● EXERCISE SET:
- a) Please transcribe the part of the passage on the Birmingham church bombing below, starting with "Retellings of the" and going on through "of the bombing.".
- b) Go on with the passage on the Birmingham church bombing below, picking up right after its last sentence.

● TEXT FOR ANALYSIS:

· · · ·

Today marks the fiftieth anniversary of the bombing of the 16th Street Baptist Church in Birmingham, Alabama. Earlier this week the four girls that were killed in that blast, Addie Mae Collins, Carole Robertson, Cynthia Wesley, and Denise McNair, were each awarded a posthumous Congressional Gold Medal in a ceremony that also included Addie Mae’s sister, Sarah Collins Rudolph, who survived the attack but was herself critically injured. Much of the coverage of the anniversary has noted the role of the tragedy, coming as it did on the heels of the March on Washington that summer and the Birmingham Campaign that spring, in further galvanizing national support for the Civil Rights Movement. Pointing out subsequent milestones like the Civil Rights Act of 1964 and the Voting Rights of 1965 is a seemingly obligatory part of such stories. Indeed, the popular narrative of the bombing portrays it as a reference point for how much progress the country has made since that day.

Retellings of the efforts by Alabama’s Attorney General, Bill Baxley, to reopen the case in the 1970s and secure the conviction of Robert “Dynamite Bob” Chambliss – as well as the successful convictions of Chambliss’ co-conspirators, Bobby Frank Cherry and Thomas Blanton, in the early 2000s – reinforce such notions. These stories celebrate the fact that Baxley pursued the case despite being a white Alabama native and emphasize that the convictions are remarkable in part because they would have been unlikely in the immediate wake of the bombing.

· · · ·

● EXERCISE DATA:

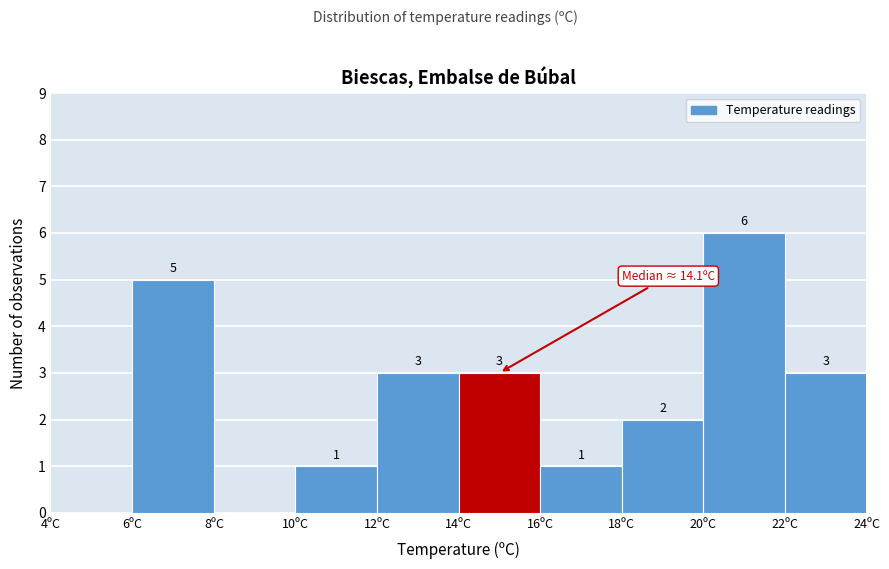

Over which range of the x-axis is the bar tallest?

20 to 22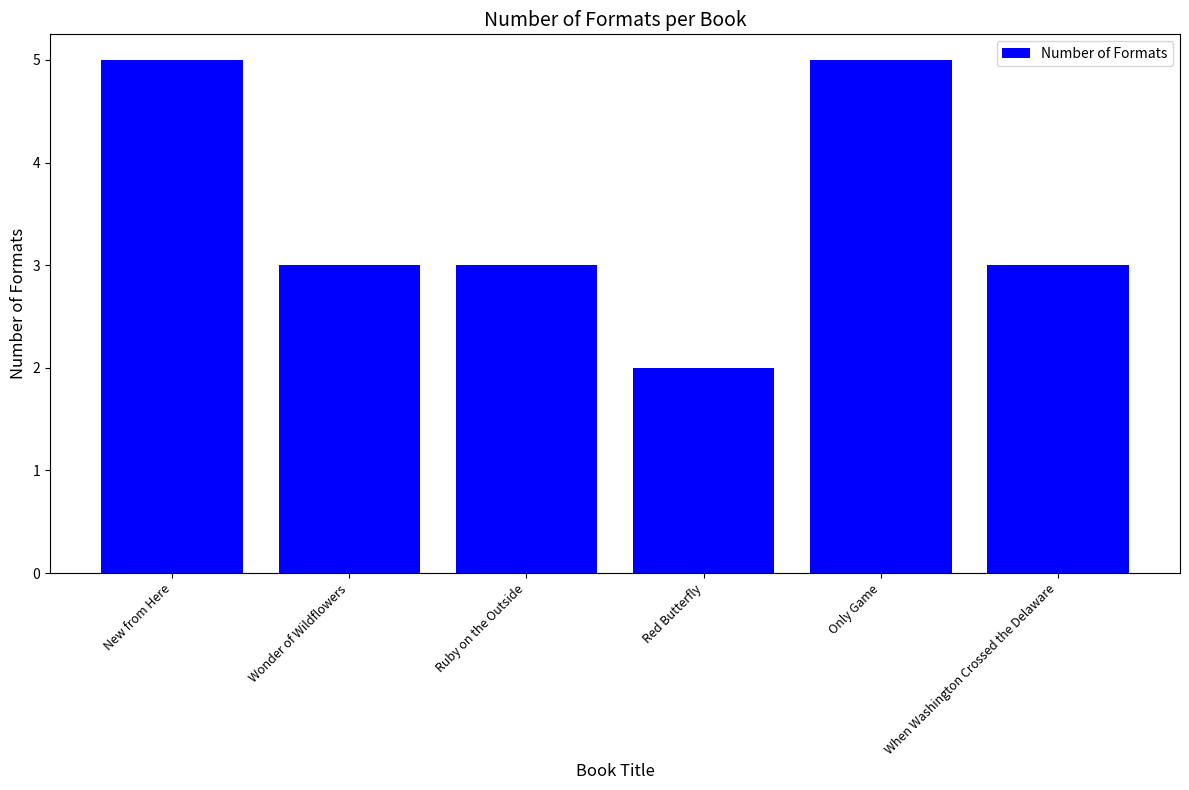

What is the approximate value at Wonder of Wildflowers?

3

· · · ·

● ACTIVITY ANSWERS:
- a)
Retellings of the efforts by Alabama’s Attorney General, Bill Baxley, to reopen the case in the 1970s and secure the conviction of Robert “Dynamite Bob” Chambliss – as well as the successful convictions of Chambliss’ co-conspirators, Bobby Frank Cherry and Thomas Blanton, in the early 2000s – reinforce such notions. These stories celebrate the fact that Baxley pursued the case despite being a white Alabama native and emphasize that the convictions are remarkable in part because they would have been unlikely in the immediate wake of the bombing.

- b)
When presented as a story of “justice delayed yet not denied,” though, the bombing is too easily rendered simply a tragic misstep in the country’s inevitable march toward post-racial harmony. In truth, it was a cruel reminder of how much work remained to be done. And while the story of Baxley’s response to the hate mail he received from white supremacist Edward Fields has to be considered one of the finest uses ever of official state letterhead, a focus on one man’s personal commitment to justice obscures the more intractable institutional racism that persists into the present.

At least part of the problem is Americans’ unease with dealing directly with the United States’ violent and brutal past. Americans wish to consign events like the bombing to an unenlightened past that no longer bears any relation to the present. In a similar way, Americans have an understandable desire to transform tragedies like the church bombing into stories of transcendence with ultimately uplifting resolutions. Death, particularly that of young children, is difficult to accept and the search for silver linings, however faint, becomes a coping mechanism. Victims are transformed into heroes and martyrs; their deaths viewed as part of what Martin Luther King, Jr. referenced in his call to “redeem the soul of America.

Although such dynamics are worthy of further exploration, the fiftieth anniversary of the bombing also provides an opportunity to reassess the popular understanding of Birmingham’s local freedom struggle and the impact of the tragedy on the city itself.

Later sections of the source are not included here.